We have several recommendations to support effective and insightful use of this dataset. To make the most of the dataset, we encourage users to consult the ‘Lexemes.csv’ file and the codebook54. These resources provide detailed information on interpreting lexemes and physical properties, including asymmetric two-handed gestures. For instance, in the space gesture, one hand typically points to the other, which remains palm up. In such cases, handedness reflects the pointing direction (e.g., toward the right). Similarly, radial orientation can be coded as side, meaning each hand is on its respective side, or as inward to right, indicating both hands are positioned on the right side of the body.

Gesture categories and features: Palm orientations in this dataset are richly described to capture gesture nuance, using terms such as in-body or down-front. For instance, down-front refers to a palm facing forward and slightly downward. This level of detail provides opportunities for fine-grained analyses. However, depending on the goals of the analysis, simplifying some of these intermediate categories may be beneficial. For example, down-front could be recoded as down to capture broader-level similarities. A complete list of palm orientations is available in the codebook54. Furthermore, adaptors are included in the dataset but are not associated with lexemes. While they may be of interest in certain research contexts, we recommend excluding them from analyses focused on gesture form or meaning. Likewise, although size and speed are annotated, they show relatively little variation across the dataset, so analyses relying on these dimensions alone may yield limited insights.

Adding new annotations: Four of the annotated videos feature interactions with another person. In these cases, only the primary speaker was annotated. Where licensing permitted, we have included the full videos so researchers interested in social dynamics or interactional gestures can add additional annotations. We strongly encourage researchers to first familiarize themselves with the annotation manual and accompanying examples, as consistent and reliable coding depends on a solid understanding of the annotation scheme and its decision rules.

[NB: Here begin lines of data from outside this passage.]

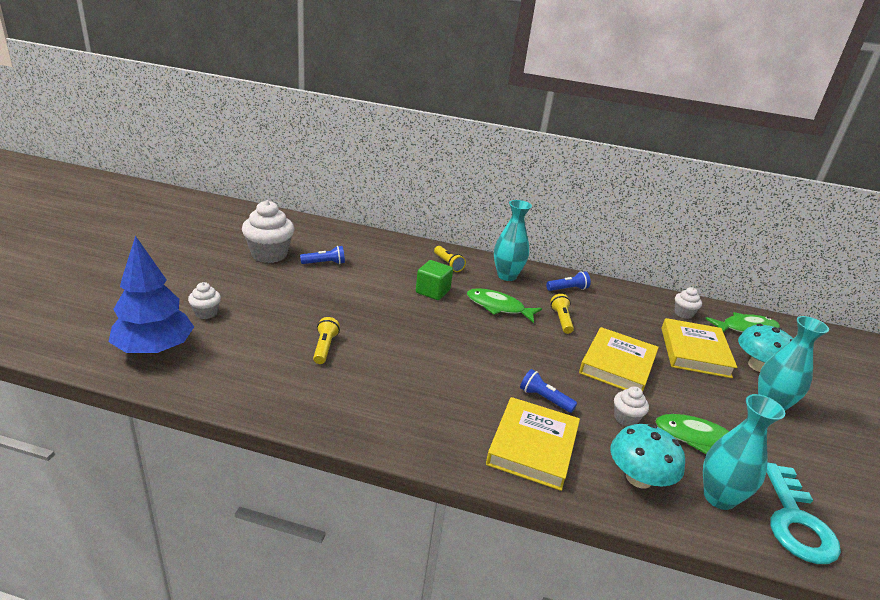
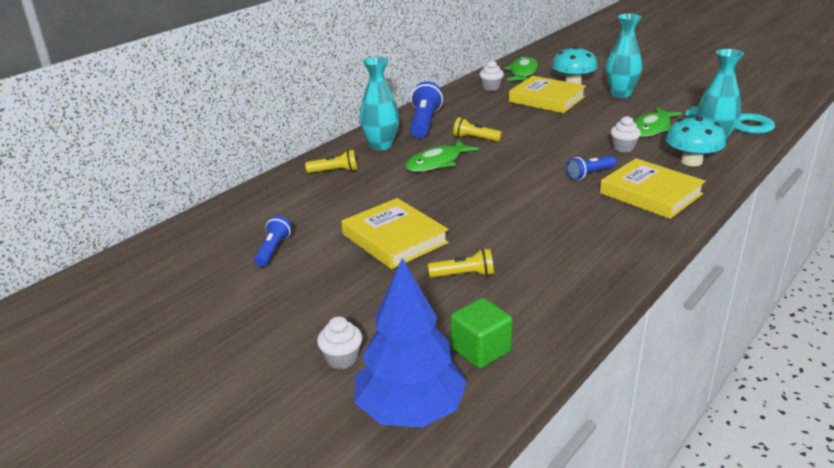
camera: 60 degrees left, 0 degrees up
white cupcake [242,200,294,263] -> none
yellow flashlight [313,317,340,364] -> yellow flashlight turned 150 degrees clockwise [428,249,494,278]
green cube [416,260,453,300] -> green cube moved to [450,298,513,369]
blue flashlight [546,271,591,291] -> blue flashlight [410,81,443,138], size x1.69
yellow book [579,327,659,391] -> yellow book moved to [341,198,449,269]

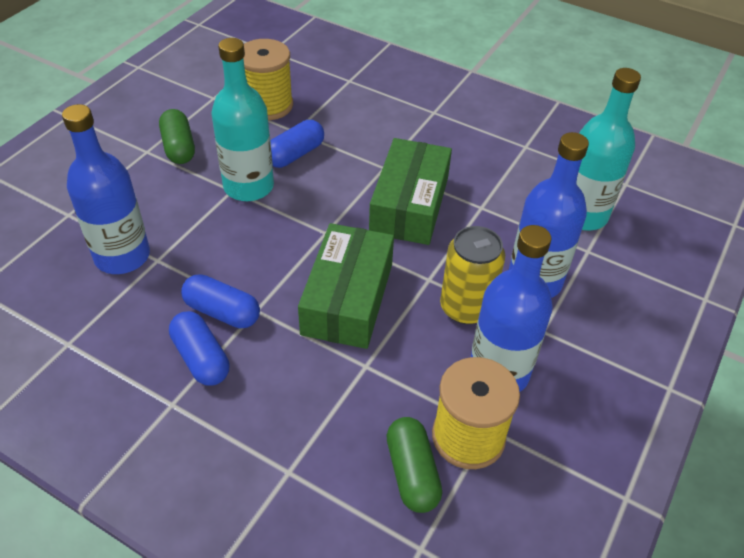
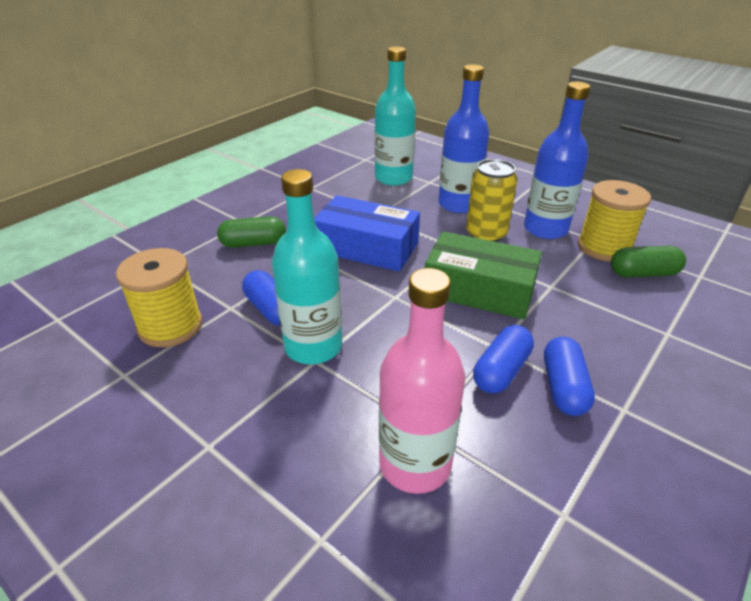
camera: 80 degrees left, 10 degrees down
blue bottle [62,104,150,274] -> pink bottle [379,268,465,494]
green capsule [159,109,195,164] -> green capsule moved to [217,216,286,248]
blue capsule [169,311,229,386] -> blue capsule turned 60 degrees counterclockwise [544,337,595,416]
green box [369,138,452,245] -> blue box [314,195,420,272]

Working with MediaPipe: Finally, several steps of the analysis pipeline are supported by Google Colaboratory (Colab) scripts, which we provide as part of the resources on the OSF. For example, to extract hand positions and body poses using MediaPipe, we suggest using and adapting our Colab-based tools. Colab offers a convenient and accessible platform with pre-installed dependencies, enabling quick setup and streamlined execution of our code. Additionally, while MediaPipe is a robust pose detection tool, it performs best when joints and hands are fully visible. For optimal results, we recommend applying quality thresholds appropriate to your application when working with the pose tracking data.